Probably yes, but it will at most be a partial solution.

> The thing is, this would help in most cases but I can imagine scenarios where simply splitting may not be enough. Example:
> 
> enum E { OOO = S.UUU }
> 
> import std.conv;
> string genMember1() { return "enum G8H9 = " ~ (cast(int)E.OOO).to!string; }
> string genMember2() { return "enum UUU = 1;"; }
> 
> struct S {
>      mixin(genMember1());
>      mixin(genMember2());
> }

genMember1() is missing a semicolon in the code it generates, but otherwise this works with what I have.

> 
> We'll have S.determineMembers -> E.OOO.semantic -> S.determineMembers, and although in this case the value of OOO may be interpreted to 1, at this point the compiler can't easily know whether mixins will generate zero, one or more UUU members or not. To attenuate the problem determineMembers() could be made be callable multiple times (recursively), each time starting from where the previous (on-going) call left off,

How do you make sure you don't go on indefinitely and overflow the stack?

> so in this particular case the second S.determineMembers call would expand the second mixin to enum UUU = 1. But then how does the compiler knows and react if genMember1 generate a new UUU member? Ok a second UUU enum will error, but what if UUU was a function and genMember1() generates a more specialized overload of UUU? I.e:
> 
> enum E { OOO = S.UUU(1) }
> 
> import std.conv;
> string genMember1() { return "static int UUU(int n) { return n; }; enum G8H9 = " ~ (cast(int)E.OOO).to!string; }
> string genMember2() { return "static int UUU(int n, int a = 5) { return n + 5; }"; }
> 
> struct S {
>      mixin(genMember1());
>      mixin(genMember2());
> }
>  > At this point well it's getting a bit contrived, so maybe it's not
> really worth finding a solution to make this compile

My opinion is that the following is good enough:

enum E { OOO = S.UUU(1) }

string genMember1() { return "static int UUU(int n) { return n; };"; }
string genMember2() { return "enum G8H9 = " ~ (cast(int)E.OOO).to!string~";"; }
string genMember3() { return "static int UUU(int n, int a = 5) { return n + 5; }"; }

struct S {
    mixin(genMember1());
    mixin(genMember2());
    mixin(genMember3());
}

It is possible to make many cases like yours (that have spurious dependencies through string values) work too, but I don't think it is remotely worth the effort.
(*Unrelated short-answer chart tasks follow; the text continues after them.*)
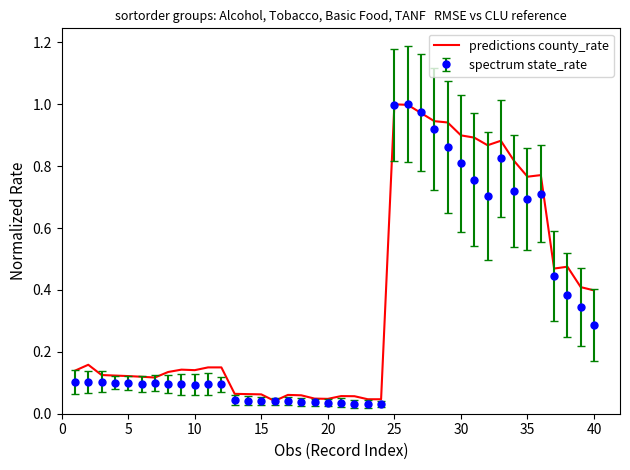

Which series has the largest range (max minus min)?

spectrum state_rate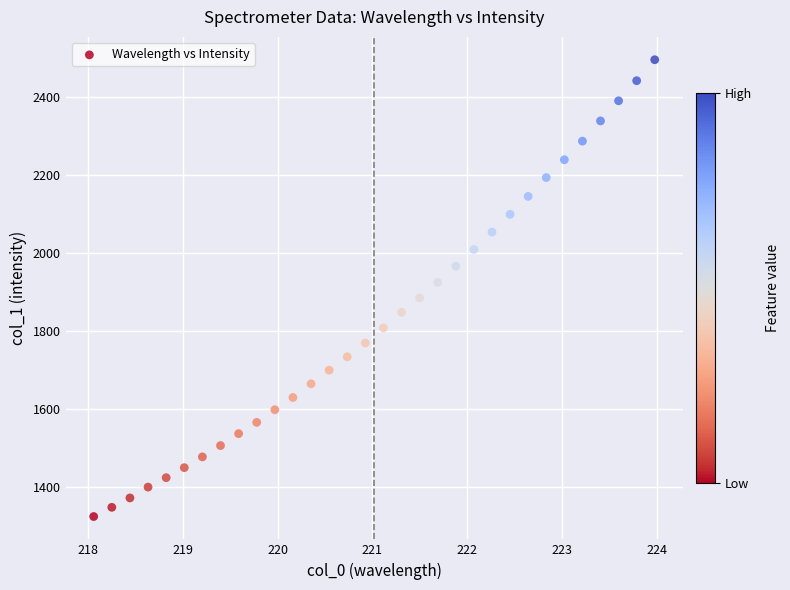

What is the range of Y values (max minus min)?

1172.4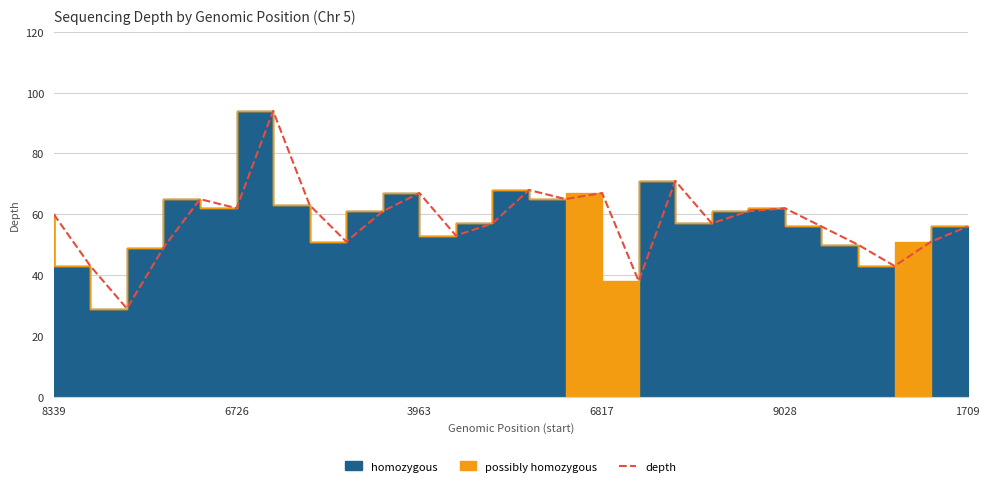

True or false: there are more than 0 points higher than both neighbors.

True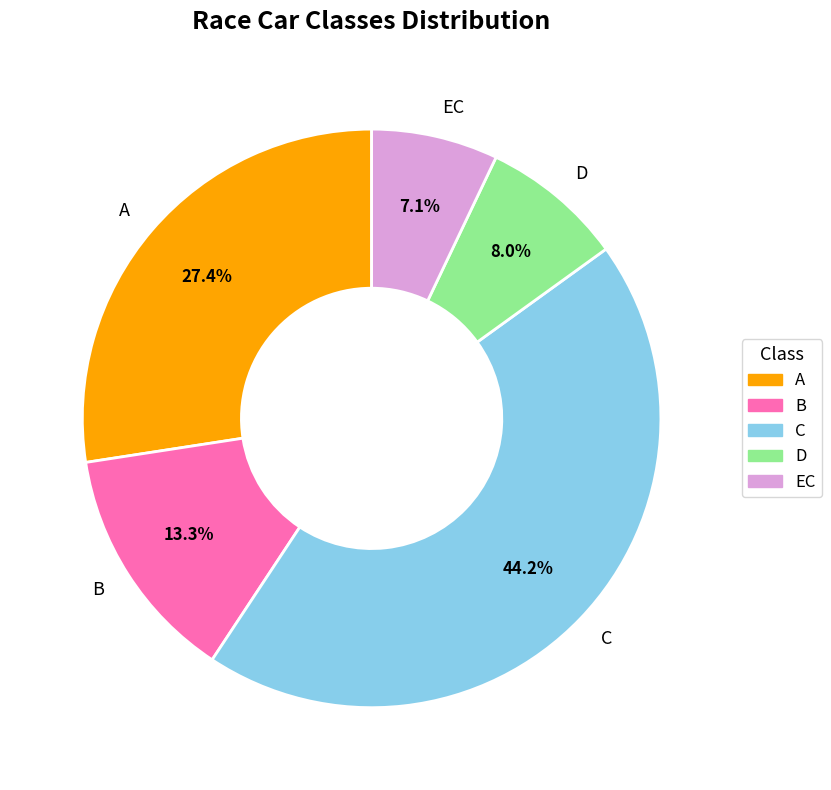

True or false: D accounts for 8% of the total.

True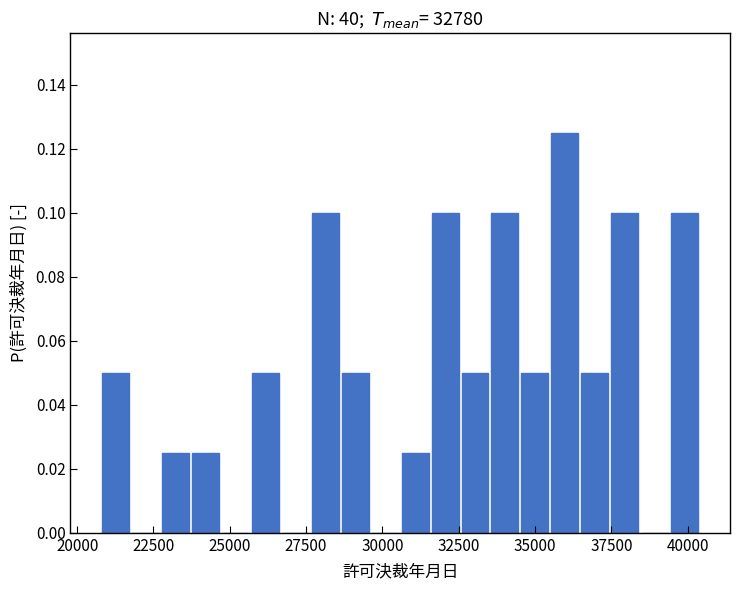

Read against the x-axis, roughly where is the centre of the tallest bar?

36000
One would need to e.g. symbolically compute the mixed in string and partially evaluate the parser to extract some declarations before we know the entire mixed in string.

> (but ideally the compiler should still warn the user).
> ...

My frontend says:
<mixin@test.d:7>:1:1: error: introduction of new overload is invalid
static int UUU(int n) { return n; }; enum G8H9 = 6;
^──────────────────────────────────
test.d:1:16: note: overload set was sealed here
enum E { OOO = S.UUU(1) }
               ^────

In general, the frontend is designed such that compiling the original code with all mixins and conditional compilation expanded always gives the same results as compiling the original code. (And if it is not able to achieve this, the frontend prints an error.)

> Should I try splitting semantic() and make a PR? It might be a lot of work, so I'd like to know if this makes sense first.

It's hard to tell for me, as I am not extremely familiar with DMD's internals. If this solves your issues with Calypso, I'd say, go for it. (Also, who knows, you might fix enough forward reference issues to make my frontend compile with the latest DMD again.)